American TV series Superstore – available on Netflix in the UK – reached its sixth and final season earlier this year. The series is based around a group of workers in Cloud 9, a fictional store (strongly based on Walmart) in Missouri, USA.
Like many sitcoms, the show is enjoyable for its humour and recognisable characters. But, unlike others, it also has an impressively accurate portrayal of class relations.
Many of the episodes focus on attempts by workers to unionise the unorganised superstore. It shows the emotional blackmail against unionisation that constantly comes from the bosses and the mainstream media; and with this, the difficulty that organisers have in persuading workers to join the union.
The first season concludes with a shocking event – but one that is not uncommon in real life. One of the workers, Cheyenne (played by Nichole Bloom), gives birth. Manager Glenn gives her paid time-off and gets sacked for it, as the company’s official policy is to try and get rid of workers who have children.
This event tips Cloud 9’s workers over the edge, convincing them that unionising is the only way to defend themselves. As a result, there’s a walkout involving most of the staff, including those who were initially skeptical of unionisation.
A number of episodes focus on the union drive. Later on we also see a growing divergence between the rank-and-file workers on the shop floor, and the union bureaucrats higher up.
As in real life, this bureaucratic layer often seems to be more cautious, conservative, and sometimes pretty self-serving. They are shown as happy to try and strike deals with the bosses in order to avoid a fight.
Ideally the sitcom should have gone much further into this. It should have shown the need to democratise the unions and turn them into fighting, militant organisations, with union officials accountable to the members, and on the same pay as them.

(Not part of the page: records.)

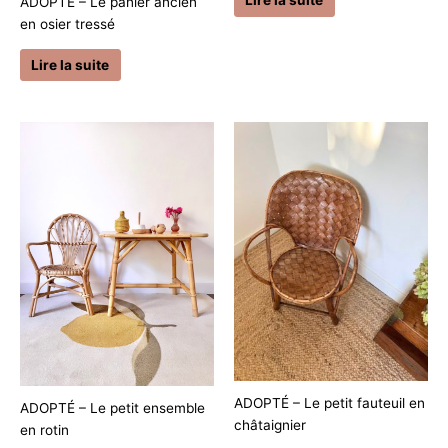
ADOPTÉ – Le panier ancien
en osier tressé
Lire la suite
ADOPTÉ – Le petit fauteuil en
ADOPTÉ – Le petit ensemble
châtaignier
en rotin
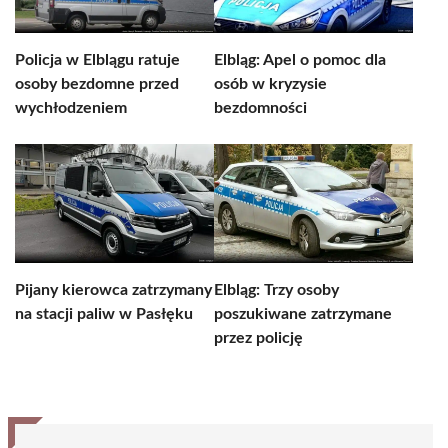
Policja w Elblągu ratuje
Elbląg: Apel o pomoc dla
osoby bezdomne przed
osób w kryzysie
wychłodzeniem
bezdomności
Pijany kierowca zatrzymany
Elbląg: Trzy osoby
na stacji paliw w Pasłęku
poszukiwane zatrzymane
przez policję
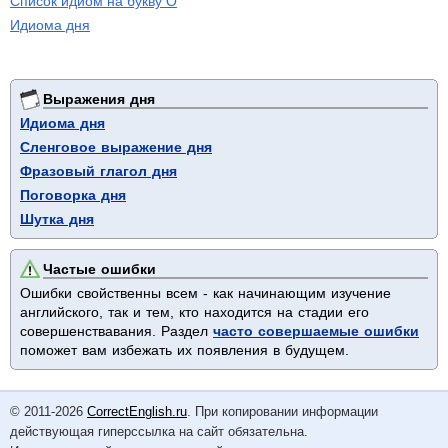
Список идиом на букву O
Идиома дня
Выражения дня
Идиома дня
Сленговое выражение дня
Фразовый глагол дня
Поговорка дня
Шутка дня
Частые ошибки
Ошибки свойственны всем - как начинающим изучение
английского, так и тем, кто находится на стадии его
совершенствавания. Раздел
часто совершаемые ошибки
поможет вам избежать их появления в будущем.
© 2011-2026
CorrectEnglish.ru
. При копировании информации
действующая гиперссылка на сайт обязательна.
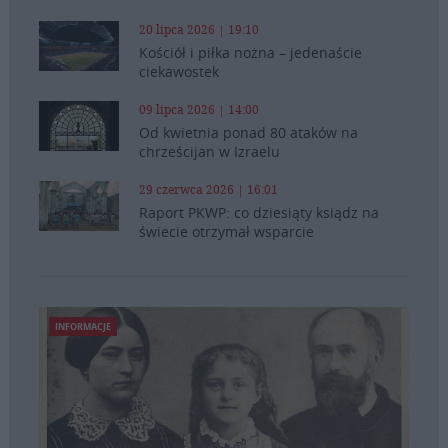
20 lipca 2026 | 19:10
Kościół i piłka nożna – jedenaście
ciekawostek
09 lipca 2026 | 14:00
Od kwietnia ponad 80 ataków na
chrześcijan w Izraelu
29 czerwca 2026 | 16:01
Raport PKWP: co dziesiąty ksiądz na
świecie otrzymał wsparcie
INFORMACJE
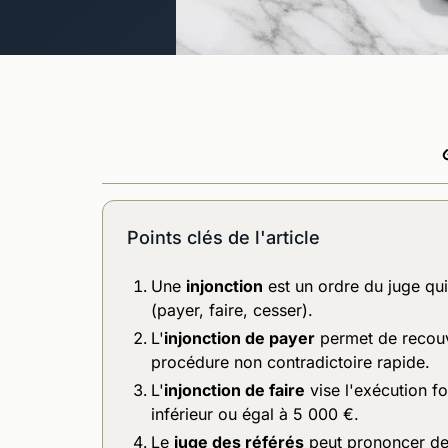
Points clés de l'article
Une
injonction
est un ordre du juge qui
(payer, faire, cesser).
L'
injonction de payer
permet de recouvr
procédure non contradictoire rapide.
L'
injonction de faire
vise l'exécution f
inférieur ou égal à 5 000 €.
Le
juge des référés
peut prononcer des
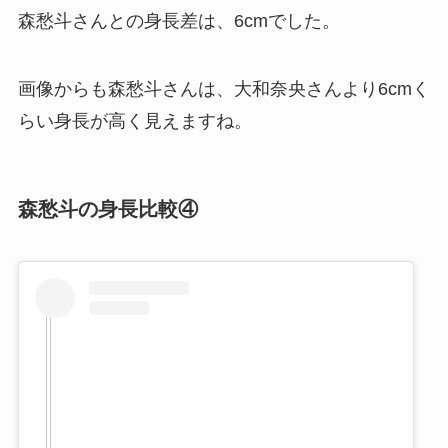
森愁斗さんとの身長差は、6cmでした。
画像からも森愁斗さんは、大和奈央さんより6cmく
らい身長が高く見えますね。
森愁斗の身長比較④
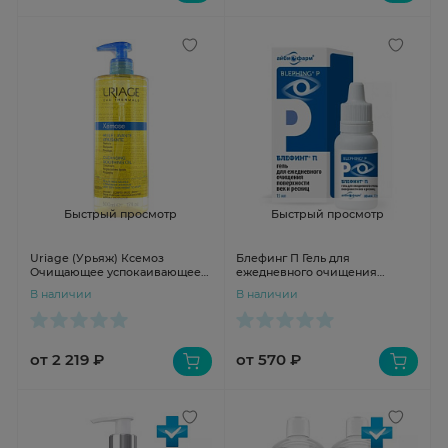
Быстрый просмотр
Быстрый просмотр
Uriage (Урьяж) Ксемоз
Блефинг П Гель для
Очищающее успокаивающее
ежедневного очищения
масло 500 мл
поверхности век и ресниц
В наличии
В наличии
15мл
от 2 219 ₽
от 570 ₽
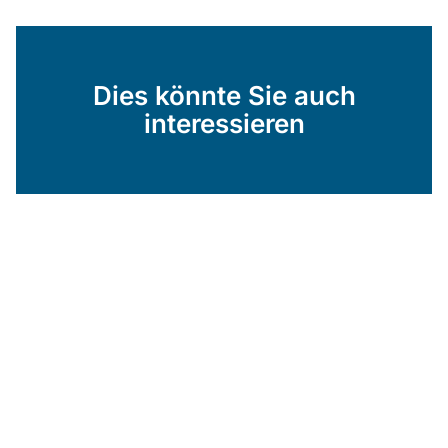
Dies könnte Sie auch
interessieren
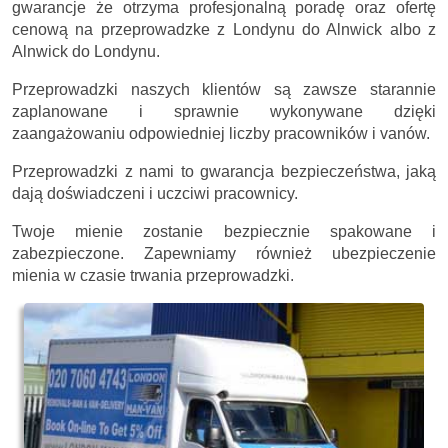
gwarancje że otrzyma profesjonalną poradę oraz ofertę
cenową na przeprowadzke z Londynu do Alnwick albo z
Alnwick do Londynu.
Przeprowadzki naszych klientów są zawsze starannie
zaplanowane i sprawnie wykonywane dzięki
zaangażowaniu odpowiedniej liczby pracowników i vanów.
Przeprowadzki z nami to gwarancja bezpieczeństwa, jaką
dają doświadczeni i uczciwi pracownicy.
Twoje mienie zostanie bezpiecznie spakowane i
zabezpieczone. Zapewniamy również ubezpieczenie
mienia w czasie trwania przeprowadzki.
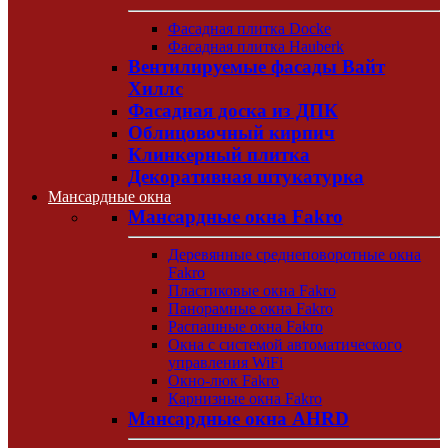
Фасадная плитка Docke
Фасадная плитка Hauberk
Вентилируемые фасады Вайт
Хиллс
Фасадная доска из ДПК
Облицовочный кирпич
Клинкерный плитка
Декоративная штукатурка
Мансардные окна
Мансардные окна Fakro
Деревянные среднеповоротные окна
Fakro
Пластиковые окна Fakro
Панорамные окна Fakro
Распашные окна Fakro
Окна с системой автоматического
управления WiFi
Окно-люк Fakro
Карнизные окна Fakro
Мансардные окна AHRD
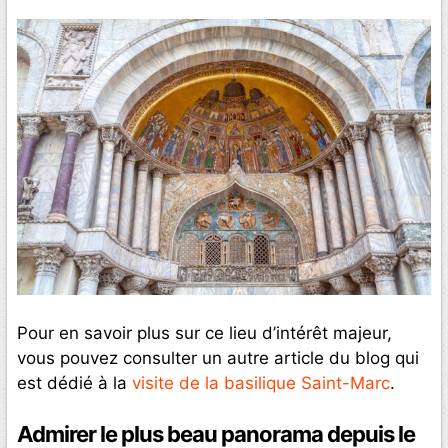
Pour en savoir plus sur ce lieu d’intérêt majeur,
vous pouvez consulter un autre article du blog qui
est dédié à la
visite de la basilique Saint-Marc
.
Admirer le plus beau panorama depuis le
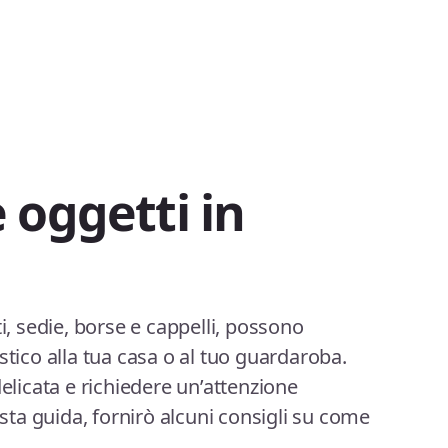
 oggetti in
ti, sedie, borse e cappelli, possono
stico alla tua casa o al tuo guardaroba.
delicata e richiedere un’attenzione
esta guida, fornirò alcuni consigli su come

This is what the workers at Cloud 9 needed from their union. But there's only so much we can expect from an NBC/Netflix sitcom.
The show hits the nail on the head when it comes to making fun of the doublespeak that the bosses use to cover their abuse of workers.
For example, one scene is set during a blizzard, where the store is about to get snowed in. The manager calls head office and says he’s concerned for the safety of the staff. He is duly answered with, “oh yes, safety of our employees is the most important priority”.
But when he asks if he can let them go early, the response is: “Oh, wouldn’t that be such a sweet gesture…anyway if you need anything else we’ll be here until the store closes.”
He asks: “Are you saying we can’t leave?” And the answer he gets is: “...we’re saying that we appreciate your commitment to stay.”
Many workers will be familiar with this style of cowardly gaslighting!
Many other shows have opportunistically tried to ride the wave of the Black Lives Matter (BLM) movement by pandering to liberal politics. Superstore, by contrast, goes further and actually exposes the total hypocrisy and complicity of big business in racism.
For example, in one episode, in response to the BLM demos, the Cloud 9 management makes a big show of taking the security locks off the cabinet holding hair products marketed for black people (something that stores like Walmart actually have in place).
The management then put up a sign saying: “We believe in black lives.” This is rightly portrayed by the programme as nothing more than cynical gesturing; and the episode shows how racism is built into the workplace structure.
In the final episode of season four, management colludes with the federal government’s immigration service (ICE) to undermine a union recruitment drive. When Mateo (an undocumented worker) is chased by ICE officers, several of his co-workers try to help him escape.
Unfortunately, Mateo is arrested, and everyone is horrified and angry as they stand watching him leave. Significantly, this included those workers who were previously saying ignorant things about immigration etc. This shows how events can impact consciousness. The call to unionise is reasserted.
In another storyline, a group of male workers start to spread reactionary rumours claiming that men are to be made redundant by the new female CEO. A workplace meeting is organised so they can air their issues.
The show correctly exposes the basis of these ideas as dangerous and bigoted, but then goes further. When one of the men reveals that he’s actually just scared of the precariousness of his job, and the instability of the world in general, the episode shows him starting to concede that his anger and fear may be misdirected.
Finally, in the last season, we are shown how the store is impacted by COVID-19. Jobs come under threat, and closure of the store is on the cards, as online shopping becomes the norm. Again we see how the protection of profit takes precedence over workers’ livelihoods.
Over its six series, Superstore proves to be both funny and very revealing. It accurately shows the ongoing struggle between the underpaid and overworked staff, on the one hand, and the ruthless corporate management and their billionaire bosses on the other.
Workers in companies such as Amazon will find this all very familiar – if not such a laughing matter.